John G. Leopold - Video Lecture

John G. Leopold - Video Lecture

IVS-IPSTA 2020 Online Conference December 13, 2020

Morning Plasma Session
Session chair:
Yoav Hadas

RAFAEL, Israel

A split-cathode as a novel type of virtual electron source for relativistic magnetrons

John G. Leopold

Pulse power and plasma laboratory, Faculty of Physics, Technion, Israel


In relativistic magnetrons coaxial with the cathode, the plasma evolving from the cathode exploding emission surface propagates towards the magnetron anode causing pulse shortening of the generated high-power microwaves. It is possible to place a cathode upstream from the magnetron body and use only the magnetized beam as the electron source.
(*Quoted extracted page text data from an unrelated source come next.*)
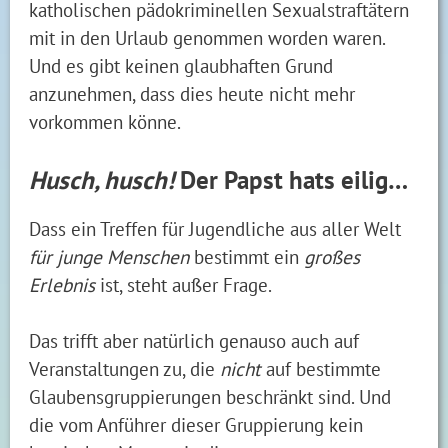
katholischen pädokriminellen Sexualstraftätern
mit in den Urlaub genommen worden waren.
Und es gibt keinen glaubhaften Grund
anzunehmen, dass dies heute nicht mehr
vorkommen könne.
Husch, husch!
Der Papst hats eilig…
Dass ein Treffen für Jugendliche aus aller Welt
für junge Menschen
bestimmt ein
großes
Erlebnis
ist, steht außer Frage.
Das trifft aber natürlich genauso auch auf
Veranstaltungen zu, die
nicht
auf bestimmte
Glaubensgruppierungen beschränkt sind. Und
die vom Anführer dieser Gruppierung kein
An elegant solution to use this electron beam is to use a new type of structure: A split cathode. The cathode with its emitting surface placed upstream from the magnetron, is held on axis by a rod. A reflector, i.e. a conducting circular plate, is placed downstream from the magnetron and is attached to the cathode by an additional thin conducting axial rod. This entire structure is at, or near the cathode potential, so the beam is decelerated near and reflected from the reflector surface. The electrons are trapped in the space between the cathode and the reflector, and the connecting rod does not emit electrons because the beam screens it. The accumulating charge in this split cathode becomes the relativistic magnetron’s electron source.